6) It is not clear which experiments led to the permeabilities given in the second paragraph of the subsection “PKD2 is primarily a monovalent channel in the cilium”. The P_Na/P_K of 0.4 matches the value given in the first paragraph of the subsection “Ciliary PKD2 preferentially conducts K⁺ and Na⁺ over Ca²⁺ ions”, but the P_Ca/P_K of 0.025 isn't reported anywhere else. The authors should state that number in the Results and describe how it was determined.

We report P_x/P_Na in the Results (2.4, 1, 0.06 for K⁺, Na⁺, Ca⁺ respectively; subsection “Ciliary polycystin-2 preferentially conducts K⁺ and Na⁺ over Ca²⁺ ions”, first paragraph) as described. We have chosen to keep P_Na in the denominator to be consistent with our previous work describing other cilia polycystin channels (Shen et al. 2016; DeCaen et al. eLife 2014 and DeCaen et al., 2013). In the third paragraph of the Discussion subsection “Polycystin-2 is primarily a monovalent channel in the cilium”, we convert these values to P_X/P_K (1, 0.4, 0.025) to compare our results to those of Kleene et al. P_Ca/P_K equal to P_Ca/P_Na is divided by P_K/P_Na (P_Ca/P_K =0.06/2.4 = 0.025).

7) The expression in the subsection “Electrophysiology” is incorrect; it should be: [(I_control – I_Ca)/I_control] x 100. Also, the Hill equation should have the I_min term in front, not in the numerator: I_min + ((I_max–I_min)/(1+(IC₅₀/X)^k). Also, Minimum and Maximum block rather than I_min, I_max, and replace X with Ca_e to be consistent with other equations.

We have made changes (end of subsection “Electrophysiology”) to the equation according to the new method described in point 10 (below).

8) In Figure 2, cilia became longer after the inactivation of the Pkd2 gene, but in Figure 3D shorter cilia are shown. This is confusing; is this because isolation of primary cells in Figure 3D shortens the cilia? Please explain.

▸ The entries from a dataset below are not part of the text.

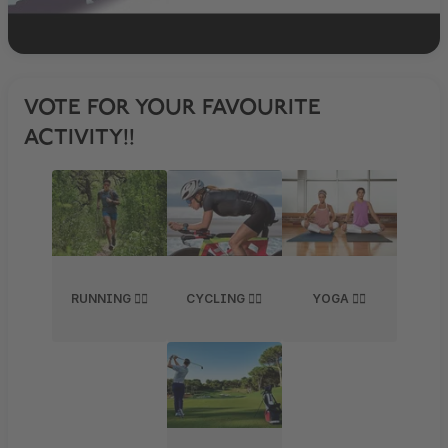
VOTE FOR YOUR FAVOURITE
ACTIVITY!!
RUNNING 🏃‍♂️
CYCLING 🚴‍♀️
YOGA 🧘‍♀️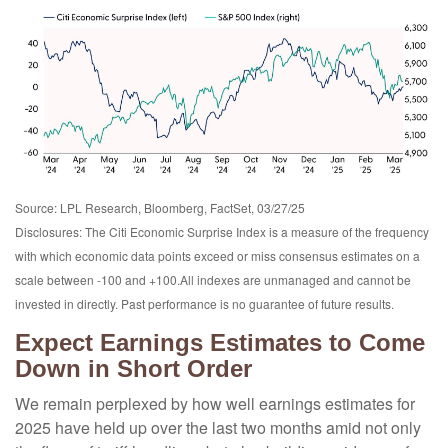
Source: LPL Research, Bloomberg, FactSet, 03/27/25
Disclosures: The Citi Economic Surprise Index is a measure of the frequency
with which economic data points exceed or miss consensus estimates on a
scale between -100 and +100.All indexes are unmanaged and cannot be
invested in directly. Past performance is no guarantee of future results.
Expect Earnings Estimates to Come
Down in Short Order
We remain perplexed by how well earnings estimates for
2025 have held up over the last two months amid not only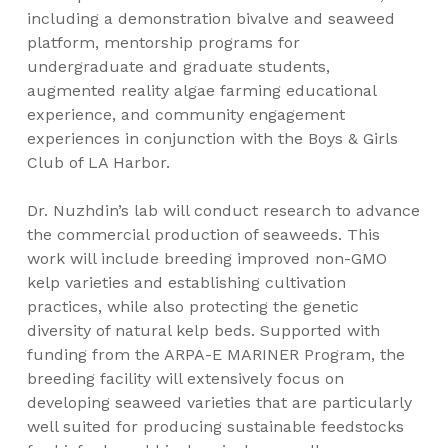
including a demonstration bivalve and seaweed
platform, mentorship programs for
undergraduate and graduate students,
augmented reality algae farming educational
experience, and community engagement
experiences in conjunction with the Boys & Girls
Club of LA Harbor.
Dr. Nuzhdin’s lab will conduct research to advance
the commercial production of seaweeds. This
work will include breeding improved non-GMO
kelp varieties and establishing cultivation
practices, while also protecting the genetic
diversity of natural kelp beds. Supported with
funding from the ARPA-E MARINER Program, the
breeding facility will extensively focus on
developing seaweed varieties that are particularly
well suited for producing sustainable feedstocks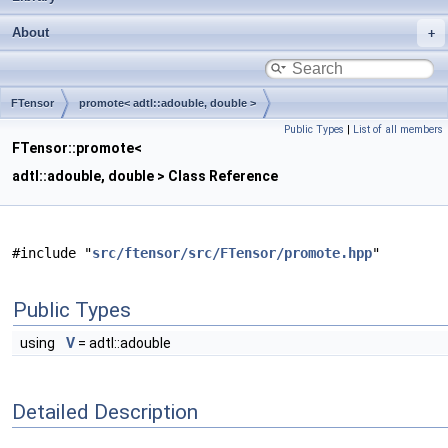
About
FTensor
promote< adtl::adouble, double >
Public Types
|
List of all members
FTensor::promote<
adtl::adouble, double > Class Reference
#include "
src/ftensor/src/FTensor/promote.hpp
"
Public Types
using
V
= adtl::adouble
Detailed Description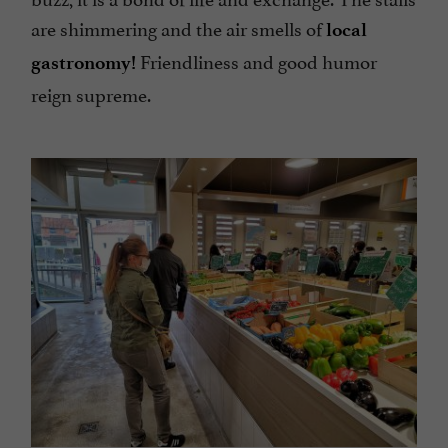
are shimmering and the air smells of
local
Friendliness and good humor
gastronomy!
reign supreme.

In Figure 3D, the isolated pIMCD cells were harvested before cysts develop (2 weeks after doxycycline removal), thus there is no difference in the cilia lengths in this figure. This is added in the corresponding figure legend.

9) The sensitization by intracellular Ca²⁺ was measured at -100 mV. To better understand how this may affect function in intact cells, it is important to consider the voltage dependence of sensitization. How much will Ca²⁺ affect channel activity under physiological conditions of 300-1000 nM Ca²⁺ at -17 mV, the normal resting potential of the cilia?

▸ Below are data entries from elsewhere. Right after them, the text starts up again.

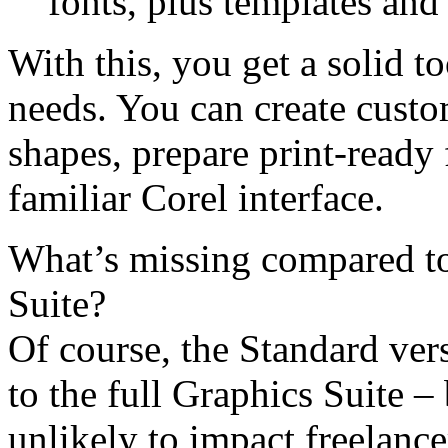
fonts, plus templates and f
With this, you get a solid t
needs. You can create custo
shapes, prepare print-ready 
familiar Corel interface.
What’s missing compared t
Suite?
Of course, the Standard ve
to the full Graphics Suite – 
unlikely to impact freelance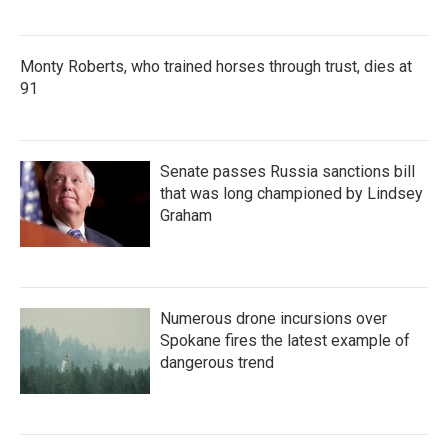
Monty Roberts, who trained horses through trust, dies at
91
Senate passes Russia sanctions bill
that was long championed by Lindsey
Graham
Numerous drone incursions over
Spokane fires the latest example of
dangerous trend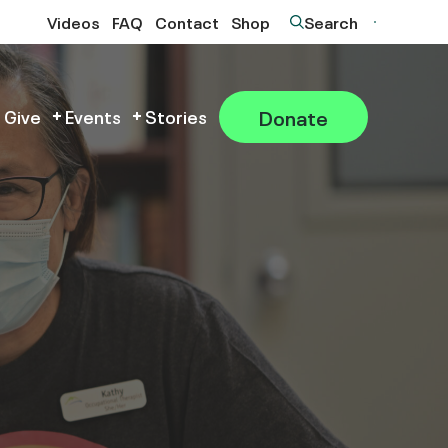
Videos
FAQ
Contact
Shop
Search
Donate
 Give
Events
Stories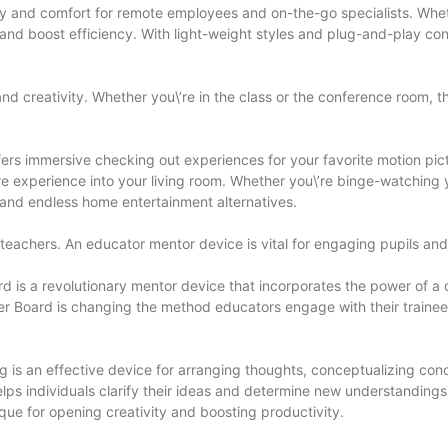
lity and comfort for remote employees and on-the-go specialists. Whet
nd boost efficiency. With light-weight styles and plug-and-play con
nd creativity. Whether you\’re in the class or the conference room, t
fers immersive checking out experiences for your favorite motion pi
e experience into your living room. Whether you\’re binge-watching y
 and endless home entertainment alternatives.
or teachers. An educator mentor device is vital for engaging pupils an
 is a revolutionary mentor device that incorporates the power of a cl
rmer Board is changing the method educators engage with their trainees
is an effective device for arranging thoughts, conceptualizing conce
individuals clarify their ideas and determine new understandings. W
que for opening creativity and boosting productivity.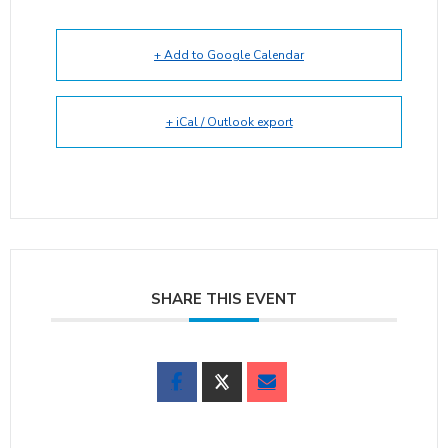
+ Add to Google Calendar
+ iCal / Outlook export
SHARE THIS EVENT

We have added a new figure (Figure 6—figure supplement 1) which describes the calcium dependence with activation, and description in the text (subsection “Ciliary polycystin-2 is sensitized by intraciliary free calcium”).

10) The example of Ca²⁺ block given in Figure 5—figure supplement 1 shows that the current runs down by the end of the experiment, which would lead to an overestimate of the "block" by the higher Ca²⁺ solutions and therefore underestimate the K1/2. Was rundown consistently seen, and how much does this affect the K1/2?

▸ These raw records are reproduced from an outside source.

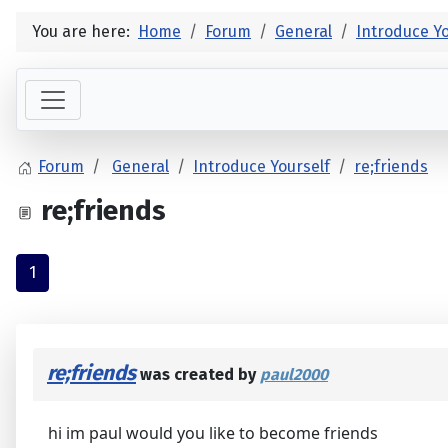
You are here:
Home
Forum
General
Introduce Yo
Forum
General
Introduce Yourself
re;friends
re;friends
1
re;friends
was created by
paul2000
hi im paul would you like to become friends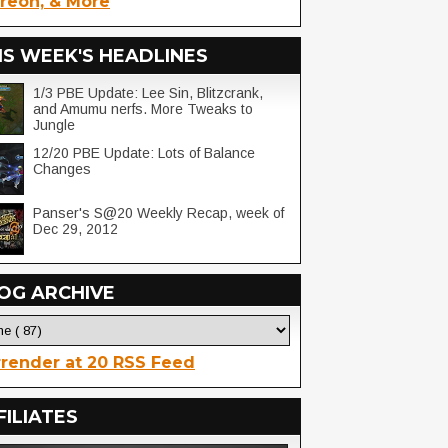
reon, & More
IS WEEK'S HEADLINES
1/3 PBE Update: Lee Sin, Blitzcrank,
and Amumu nerfs. More Tweaks to
Jungle
12/20 PBE Update: Lots of Balance
Changes
Panser's S@20 Weekly Recap, week of
Dec 29, 2012
OG ARCHIVE
render at 20 RSS Feed
FILIATES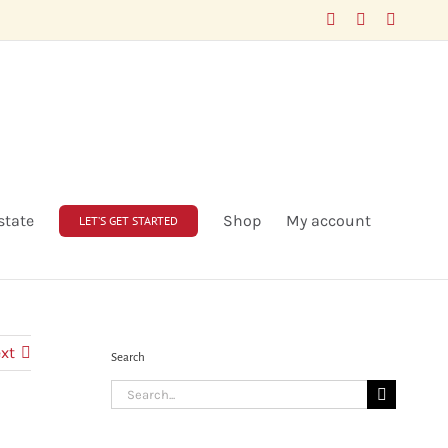
Facebook
LinkedIn
X
state
Shop
My account
LET’S GET STARTED
xt
Search
Search
for: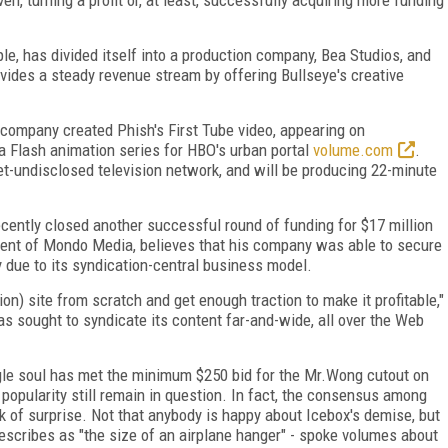
ple, has divided itself into a production company, Bea Studios, and
ovides a steady revenue stream by offering Bullseye's creative
ompany created Phish's First Tube video, appearing on
 Flash animation series for HBO's urban portal
volume.com
.
t-undisclosed television network, and will be producing 22-minute
ecently closed another successful round of funding for $17 million
dent of Mondo Media, believes that his company was able to secure
ty due to its syndication-central business model.
ion) site from scratch and get enough traction to make it profitable,"
as sought to syndicate its content far-and-wide, all over the Web
ingle soul has met the minimum $250 bid for the Mr.Wong cutout on
 popularity still remain in question. In fact, the consensus among
 of surprise. Not that anybody is happy about Icebox's demise, but
describes as "the size of an airplane hanger" - spoke volumes about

Rundown occurs in most whole-cilium patch experiments, but the rates from patch to patch are inconsistent, thus K_1/2 cannot be estimated with certainty. The polycystin-2 current from a few cilia ran down extremely fast in 0 mM calcium (>4% of the total current / ramp depolarization) and were not used to generate that data in Figure 5—figure supplement 1. To correct for rundown, we have now normalized the percent block by subtracting the remaining current after calcium addition to the extrapolated control current levels estimated by a linear fit (Figure 5—figure supplement 1B). Note that the inward current in this figure returns to the estimated baseline after returning to 0 Ca at the end of the experiment, suggesting that the linear extrapolation currently accurately estimated the amount of current rundown. Using this method (end of subsection “Electrophysiology”), the IC₅₀ for external Ca²⁺ block is now = 17 mM (subsection “Ciliary polycystin-2 preferentially conducts K⁺ and Na⁺ over Ca²⁺ ions”, last paragraph).